» Directions: Return each line of the material below unchanged, from the first line to the last.

[BEGIN Input data]

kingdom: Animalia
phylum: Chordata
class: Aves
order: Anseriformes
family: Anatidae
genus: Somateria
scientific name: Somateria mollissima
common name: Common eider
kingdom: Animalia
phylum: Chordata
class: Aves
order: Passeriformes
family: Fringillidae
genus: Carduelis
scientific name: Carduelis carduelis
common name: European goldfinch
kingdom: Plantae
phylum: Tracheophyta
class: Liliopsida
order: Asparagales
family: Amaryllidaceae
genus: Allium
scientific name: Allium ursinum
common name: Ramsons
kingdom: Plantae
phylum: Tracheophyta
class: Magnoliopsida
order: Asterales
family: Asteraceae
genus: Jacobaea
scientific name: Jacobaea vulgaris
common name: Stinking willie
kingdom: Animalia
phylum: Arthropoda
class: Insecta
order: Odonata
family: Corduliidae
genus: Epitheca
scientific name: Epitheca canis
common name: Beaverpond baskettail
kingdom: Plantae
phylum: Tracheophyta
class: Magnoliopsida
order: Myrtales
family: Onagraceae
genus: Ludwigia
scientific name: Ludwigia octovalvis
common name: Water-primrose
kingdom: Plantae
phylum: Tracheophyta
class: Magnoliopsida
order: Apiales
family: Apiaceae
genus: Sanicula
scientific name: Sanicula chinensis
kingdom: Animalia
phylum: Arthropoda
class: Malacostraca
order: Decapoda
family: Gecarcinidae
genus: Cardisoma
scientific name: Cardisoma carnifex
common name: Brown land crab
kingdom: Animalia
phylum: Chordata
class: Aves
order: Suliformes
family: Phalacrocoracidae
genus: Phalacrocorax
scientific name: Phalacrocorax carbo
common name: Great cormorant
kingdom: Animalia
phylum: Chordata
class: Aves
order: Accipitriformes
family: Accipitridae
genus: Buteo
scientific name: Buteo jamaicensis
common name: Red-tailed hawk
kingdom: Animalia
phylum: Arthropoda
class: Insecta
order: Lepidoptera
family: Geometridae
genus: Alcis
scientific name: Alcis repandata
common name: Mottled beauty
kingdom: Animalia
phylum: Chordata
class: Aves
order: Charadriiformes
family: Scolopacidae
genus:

[END Input data]

» Answer to the problem:
kingdom: Animalia
phylum: Chordata
class: Aves
order: Anseriformes
family: Anatidae
genus: Somateria
scientific name: Somateria mollissima
common name: Common eider
kingdom: Animalia
phylum: Chordata
class: Aves
order: Passeriformes
family: Fringillidae
genus: Carduelis
scientific name: Carduelis carduelis
common name: European goldfinch
kingdom: Plantae
phylum: Tracheophyta
class: Liliopsida
order: Asparagales
family: Amaryllidaceae
genus: Allium
scientific name: Allium ursinum
common name: Ramsons
kingdom: Plantae
phylum: Tracheophyta
class: Magnoliopsida
order: Asterales
family: Asteraceae
genus: Jacobaea
scientific name: Jacobaea vulgaris
common name: Stinking willie
kingdom: Animalia
phylum: Arthropoda
class: Insecta
order: Odonata
family: Corduliidae
genus: Epitheca
scientific name: Epitheca canis
common name: Beaverpond baskettail
kingdom: Plantae
phylum: Tracheophyta
class: Magnoliopsida
order: Myrtales
family: Onagraceae
genus: Ludwigia
scientific name: Ludwigia octovalvis
common name: Water-primrose
kingdom: Plantae
phylum: Tracheophyta
class: Magnoliopsida
order: Apiales
family: Apiaceae
genus: Sanicula
scientific name: Sanicula chinensis
kingdom: Animalia
phylum: Arthropoda
class: Malacostraca
order: Decapoda
family: Gecarcinidae
genus: Cardisoma
scientific name: Cardisoma carnifex
common name: Brown land crab
kingdom: Animalia
phylum: Chordata
class: Aves
order: Suliformes
family: Phalacrocoracidae
genus: Phalacrocorax
scientific name: Phalacrocorax carbo
common name: Great cormorant
kingdom: Animalia
phylum: Chordata
class: Aves
order: Accipitriformes
family: Accipitridae
genus: Buteo
scientific name: Buteo jamaicensis
common name: Red-tailed hawk
kingdom: Animalia
phylum: Arthropoda
class: Insecta
order: Lepidoptera
family: Geometridae
genus: Alcis
scientific name: Alcis repandata
common name: Mottled beauty
kingdom: Animalia
phylum: Chordata
class: Aves
order: Charadriiformes
family: Scolopacidae
genus:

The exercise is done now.